Starting this Saturday, cocktail aficionados drawn to Ivy City’s concentration of distilleries will be able to sample Italian amaros, apertivos, and cordials at a new production facility and tasting room from D.C.-based liqueur company Don Ciccio & Figli.
Following a move from the Manor Park neighborhood in Northwest that more than doubled its production space, Don Ciccio will open its new facility at 1907 Fairview Avenue NE from noon to 6 p.m. on Saturday and Sunday.
Free tours and tastings of the brand’s 14 spirits will run every 30 minutes. People who want to linger can scope out a new ocean blue cocktail room dubbed Bar Sirenis, where flights of the mixed drinks cost $12 (for two) or $15 (for three). The cocktail menu is split into two parts: classics ($9 to $11) including a negroni, an Americano, and a spritz, and specialties that incorporate other liqueurs (limoncello, cinque) along with higher-proof spirits such as vodka, gin, and rye.
Bar Sirenis menu by on Scribd
Fourth-generation distiller Francesco Amodeo, whose family hails from the Amalfi Coast in western Italy, chose glassware at the bar that reminded him of his grandmother’s set. Amodeo, who moved the company to D.C. in 2012, is giving people the option of purchasing the glasses for $5 after completing a drink.
Every $50 spent on Don Ciccio products at the facility will come with a $5 token toward cocktails, and people can have recipes emailed to them when they’re done drinking. There’s also a photo booth for people who want to pose with their new best friend (it’s amaro).
At the bar, a mythical siren theme calls for mermaid imagery and an aquamarine color scheme.
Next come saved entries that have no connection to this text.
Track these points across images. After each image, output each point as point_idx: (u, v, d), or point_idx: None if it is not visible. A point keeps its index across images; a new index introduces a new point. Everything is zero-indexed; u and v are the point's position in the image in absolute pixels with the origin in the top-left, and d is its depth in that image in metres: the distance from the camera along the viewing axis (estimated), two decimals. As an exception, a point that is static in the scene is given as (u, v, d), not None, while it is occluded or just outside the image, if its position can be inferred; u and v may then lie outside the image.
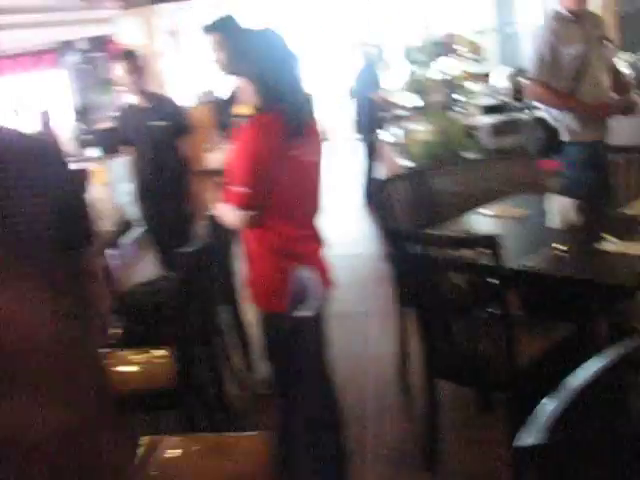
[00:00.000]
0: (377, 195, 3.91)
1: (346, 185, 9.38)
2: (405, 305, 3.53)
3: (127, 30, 11.46)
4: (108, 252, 5.21)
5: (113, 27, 11.71)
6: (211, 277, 3.59)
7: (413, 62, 5.53)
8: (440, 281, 2.87)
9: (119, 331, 3.65)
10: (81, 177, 1.75)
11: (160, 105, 4.75)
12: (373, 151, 7.96)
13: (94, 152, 8.75)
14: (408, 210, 4.07)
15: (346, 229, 7.23)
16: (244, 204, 2.58)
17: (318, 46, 14.28)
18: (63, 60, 16.75)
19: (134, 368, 3.24)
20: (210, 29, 3.75)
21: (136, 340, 3.49)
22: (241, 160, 2.59)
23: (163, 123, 4.69)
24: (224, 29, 3.66)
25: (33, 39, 15.93)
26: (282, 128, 2.56)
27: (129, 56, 4.69)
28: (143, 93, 4.73)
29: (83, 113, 9.92)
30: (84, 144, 9.56)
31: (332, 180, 11.04)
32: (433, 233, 2.91)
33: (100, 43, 14.69)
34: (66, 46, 16.34)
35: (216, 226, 3.26)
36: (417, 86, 5.56)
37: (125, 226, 4.84)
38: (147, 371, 3.21)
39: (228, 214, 2.71)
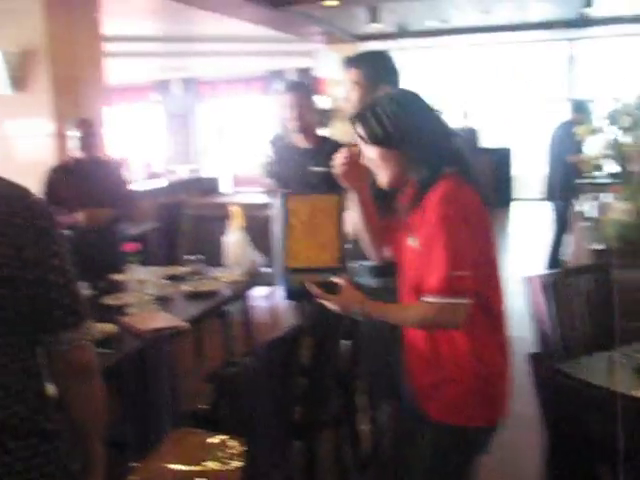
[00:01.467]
0: (545, 291, 3.13)
1: (527, 254, 8.48)
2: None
3: (327, 64, 11.29)
4: (235, 305, 4.84)
5: (315, 61, 11.60)
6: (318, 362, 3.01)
7: (618, 126, 4.69)
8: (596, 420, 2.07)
9: (204, 407, 3.16)
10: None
11: (322, 147, 4.17)
12: (564, 222, 7.07)
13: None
14: (588, 312, 3.28)
15: (516, 306, 6.31)
16: (462, 289, 1.93)
17: (517, 98, 13.57)
18: (270, 88, 17.12)
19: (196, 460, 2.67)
20: (353, 62, 3.08)
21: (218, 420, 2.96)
22: (451, 235, 1.95)
23: (323, 169, 4.12)
24: (369, 66, 3.00)
25: (245, 66, 16.50)
26: (474, 195, 2.03)
27: (296, 88, 4.17)
28: (306, 132, 4.19)
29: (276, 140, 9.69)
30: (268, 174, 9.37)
31: (513, 247, 10.25)
32: (600, 387, 2.05)
33: (306, 74, 14.80)
34: (274, 75, 16.69)
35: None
36: (619, 154, 4.70)
37: (257, 277, 4.40)
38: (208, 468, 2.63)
39: (425, 309, 1.98)
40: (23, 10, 5.68)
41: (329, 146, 4.15)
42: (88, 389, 1.66)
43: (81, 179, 4.80)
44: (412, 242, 2.05)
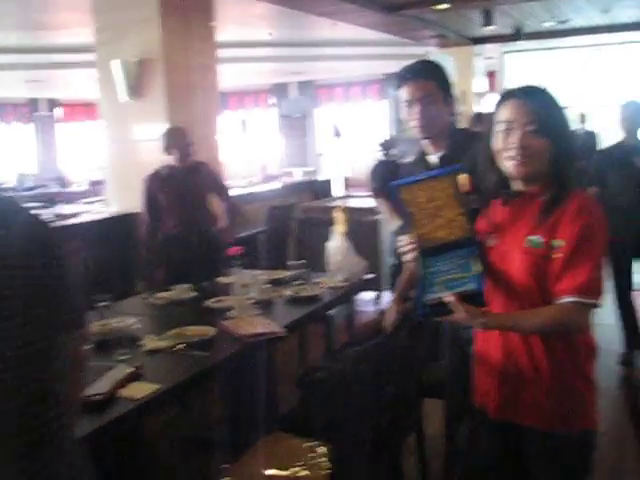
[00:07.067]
0: None
1: None
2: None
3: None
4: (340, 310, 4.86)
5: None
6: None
7: None
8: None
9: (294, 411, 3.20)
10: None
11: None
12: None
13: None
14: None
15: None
16: (600, 291, 2.00)
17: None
18: (386, 92, 17.17)
19: (286, 465, 2.71)
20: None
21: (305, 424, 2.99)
22: (599, 239, 2.03)
23: None
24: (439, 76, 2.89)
25: (361, 70, 16.61)
26: None
27: None
28: None
29: (385, 145, 9.61)
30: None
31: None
32: None
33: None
34: (390, 78, 16.72)
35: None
36: None
37: (359, 283, 4.41)
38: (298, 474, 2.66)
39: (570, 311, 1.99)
40: (141, 21, 5.92)
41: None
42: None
43: (176, 186, 5.01)
44: (533, 244, 2.04)
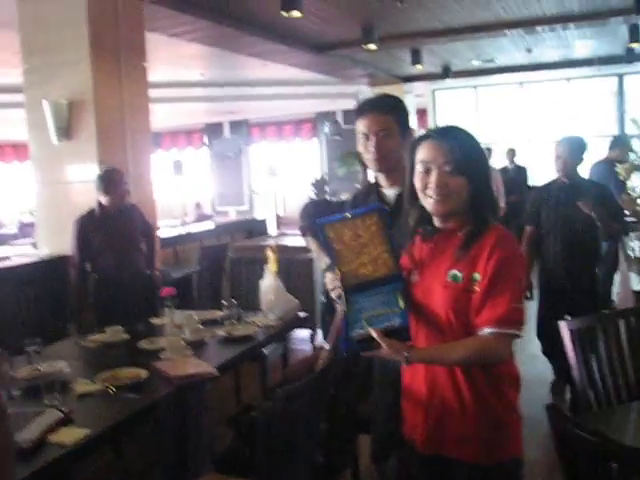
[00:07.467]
0: (576, 337, 3.08)
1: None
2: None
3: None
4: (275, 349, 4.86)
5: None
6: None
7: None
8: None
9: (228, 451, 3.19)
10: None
11: None
12: (610, 260, 6.93)
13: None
14: (625, 360, 3.19)
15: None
16: (520, 322, 2.07)
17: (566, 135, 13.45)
18: (318, 130, 17.34)
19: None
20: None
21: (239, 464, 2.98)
22: (516, 271, 2.09)
23: None
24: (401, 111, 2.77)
25: (293, 109, 16.73)
26: None
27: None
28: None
29: (317, 184, 9.65)
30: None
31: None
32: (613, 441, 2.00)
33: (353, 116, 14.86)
34: (322, 117, 16.89)
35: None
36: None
37: (292, 321, 4.43)
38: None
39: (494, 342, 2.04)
40: (72, 62, 5.87)
41: None
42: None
43: (110, 227, 4.99)
44: (454, 278, 2.10)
The distillery sourced custom-designed tiles from Salerno, Italy.
According to the company, the Amodeos have been making liqueur since 1883, when Francesco Amodeo’s great great grandfather Vincenzo was formulating recipes.
Since Amodeo brought Don Ciccio & Figli to D.C. in 2012, the company has planted its products from coast to coast in the United States.
Amaro fans should also check out Officina at the Wharf, where chef-owner Nicholas Stefanelli has curated an entire library devoted to the bittersweet liqueur.